WORK TASK →
Would you output all the data exactly as it stands?

[Transcribed page contents]
★ ★ ★ ★
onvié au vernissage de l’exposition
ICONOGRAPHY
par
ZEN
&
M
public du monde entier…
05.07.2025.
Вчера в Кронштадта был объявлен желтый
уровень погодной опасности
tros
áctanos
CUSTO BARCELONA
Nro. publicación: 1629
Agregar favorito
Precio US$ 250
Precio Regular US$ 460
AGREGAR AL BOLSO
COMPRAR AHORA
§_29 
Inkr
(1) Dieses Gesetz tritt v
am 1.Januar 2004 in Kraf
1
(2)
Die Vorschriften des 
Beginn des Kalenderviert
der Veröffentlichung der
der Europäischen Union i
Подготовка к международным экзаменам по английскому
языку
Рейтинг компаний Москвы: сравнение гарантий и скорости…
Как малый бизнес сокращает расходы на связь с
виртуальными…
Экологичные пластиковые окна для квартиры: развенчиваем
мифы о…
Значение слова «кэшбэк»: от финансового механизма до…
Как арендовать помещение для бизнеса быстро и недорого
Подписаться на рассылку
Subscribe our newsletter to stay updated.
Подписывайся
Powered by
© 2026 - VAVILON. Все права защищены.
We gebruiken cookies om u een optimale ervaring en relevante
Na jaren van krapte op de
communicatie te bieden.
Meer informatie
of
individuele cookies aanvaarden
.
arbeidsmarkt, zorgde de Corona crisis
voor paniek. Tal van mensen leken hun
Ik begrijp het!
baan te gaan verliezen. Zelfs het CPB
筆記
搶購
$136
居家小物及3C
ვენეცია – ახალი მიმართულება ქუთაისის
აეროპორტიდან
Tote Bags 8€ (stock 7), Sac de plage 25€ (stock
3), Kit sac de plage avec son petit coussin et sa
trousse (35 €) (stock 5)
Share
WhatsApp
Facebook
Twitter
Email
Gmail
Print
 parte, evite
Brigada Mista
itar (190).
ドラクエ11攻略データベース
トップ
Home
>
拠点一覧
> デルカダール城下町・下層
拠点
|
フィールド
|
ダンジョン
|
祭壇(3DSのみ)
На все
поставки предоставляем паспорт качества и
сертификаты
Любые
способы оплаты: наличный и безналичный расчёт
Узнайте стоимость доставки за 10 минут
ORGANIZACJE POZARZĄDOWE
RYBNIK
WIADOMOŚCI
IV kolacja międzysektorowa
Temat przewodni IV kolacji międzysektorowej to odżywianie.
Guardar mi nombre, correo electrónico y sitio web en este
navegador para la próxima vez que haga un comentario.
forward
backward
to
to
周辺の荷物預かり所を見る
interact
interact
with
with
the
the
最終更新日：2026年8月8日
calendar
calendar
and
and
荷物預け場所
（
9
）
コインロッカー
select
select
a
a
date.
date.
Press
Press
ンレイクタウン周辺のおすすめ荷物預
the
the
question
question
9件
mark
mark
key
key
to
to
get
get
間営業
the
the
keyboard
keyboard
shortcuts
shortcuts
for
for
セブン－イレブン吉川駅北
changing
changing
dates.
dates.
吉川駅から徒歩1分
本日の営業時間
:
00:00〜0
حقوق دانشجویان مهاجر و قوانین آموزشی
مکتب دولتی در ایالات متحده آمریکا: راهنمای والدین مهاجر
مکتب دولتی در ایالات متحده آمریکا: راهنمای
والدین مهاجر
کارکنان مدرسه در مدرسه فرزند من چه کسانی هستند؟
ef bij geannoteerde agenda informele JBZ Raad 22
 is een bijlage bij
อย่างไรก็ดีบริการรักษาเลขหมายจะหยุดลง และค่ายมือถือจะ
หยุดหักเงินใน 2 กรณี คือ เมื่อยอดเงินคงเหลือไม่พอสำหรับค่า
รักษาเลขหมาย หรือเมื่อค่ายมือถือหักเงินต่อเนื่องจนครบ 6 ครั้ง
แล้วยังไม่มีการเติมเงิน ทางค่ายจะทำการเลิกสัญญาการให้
★ ★ ★ ★
OUTPUT BELOW →
onvié au vernissage de l’exposition
ICONOGRAPHY
par
ZEN
&
M
public du monde entier…
05.07.2025.
Вчера в Кронштадта был объявлен желтый
уровень погодной опасности
tros
áctanos
CUSTO BARCELONA
Nro. publicación: 1629
Agregar favorito
Precio US$ 250
Precio Regular US$ 460
AGREGAR AL BOLSO
COMPRAR AHORA
§_29 
Inkr
(1) Dieses Gesetz tritt v
am 1.Januar 2004 in Kraf
1
(2)
Die Vorschriften des 
Beginn des Kalenderviert
der Veröffentlichung der
der Europäischen Union i
Подготовка к международным экзаменам по английскому
языку
Рейтинг компаний Москвы: сравнение гарантий и скорости…
Как малый бизнес сокращает расходы на связь с
виртуальными…
Экологичные пластиковые окна для квартиры: развенчиваем
мифы о…
Значение слова «кэшбэк»: от финансового механизма до…
Как арендовать помещение для бизнеса быстро и недорого
Подписаться на рассылку
Subscribe our newsletter to stay updated.
Подписывайся
Powered by
© 2026 - VAVILON. Все права защищены.
We gebruiken cookies om u een optimale ervaring en relevante
Na jaren van krapte op de
communicatie te bieden.
Meer informatie
of
individuele cookies aanvaarden
.
arbeidsmarkt, zorgde de Corona crisis
voor paniek. Tal van mensen leken hun
Ik begrijp het!
baan te gaan verliezen. Zelfs het CPB
筆記
搶購
$136
居家小物及3C
ვენეცია – ახალი მიმართულება ქუთაისის
აეროპორტიდან
Tote Bags 8€ (stock 7), Sac de plage 25€ (stock
3), Kit sac de plage avec son petit coussin et sa
trousse (35 €) (stock 5)
Share
WhatsApp
Facebook
Twitter
Email
Gmail
Print
 parte, evite
Brigada Mista
itar (190).
ドラクエ11攻略データベース
トップ
Home
>
拠点一覧
> デルカダール城下町・下層
拠点
|
フィールド
|
ダンジョン
|
祭壇(3DSのみ)
На все
поставки предоставляем паспорт качества и
сертификаты
Любые
способы оплаты: наличный и безналичный расчёт
Узнайте стоимость доставки за 10 минут
ORGANIZACJE POZARZĄDOWE
RYBNIK
WIADOMOŚCI
IV kolacja międzysektorowa
Temat przewodni IV kolacji międzysektorowej to odżywianie.
Guardar mi nombre, correo electrónico y sitio web en este
navegador para la próxima vez que haga un comentario.
forward
backward
to
to
周辺の荷物預かり所を見る
interact
interact
with
with
the
the
最終更新日：2026年8月8日
calendar
calendar
and
and
荷物預け場所
（
9
）
コインロッカー
select
select
a
a
date.
date.
Press
Press
ンレイクタウン周辺のおすすめ荷物預
the
the
question
question
9件
mark
mark
key
key
to
to
get
get
間営業
the
the
keyboard
keyboard
shortcuts
shortcuts
for
for
セブン－イレブン吉川駅北
changing
changing
dates.
dates.
吉川駅から徒歩1分
本日の営業時間
:
00:00〜0
حقوق دانشجویان مهاجر و قوانین آموزشی
مکتب دولتی در ایالات متحده آمریکا: راهنمای والدین مهاجر
مکتب دولتی در ایالات متحده آمریکا: راهنمای
والدین مهاجر
کارکنان مدرسه در مدرسه فرزند من چه کسانی هستند؟
ef bij geannoteerde agenda informele JBZ Raad 22
 is een bijlage bij
อย่างไรก็ดีบริการรักษาเลขหมายจะหยุดลง และค่ายมือถือจะ
หยุดหักเงินใน 2 กรณี คือ เมื่อยอดเงินคงเหลือไม่พอสำหรับค่า
รักษาเลขหมาย หรือเมื่อค่ายมือถือหักเงินต่อเนื่องจนครบ 6 ครั้ง
แล้วยังไม่มีการเติมเงิน ทางค่ายจะทำการเลิกสัญญาการให้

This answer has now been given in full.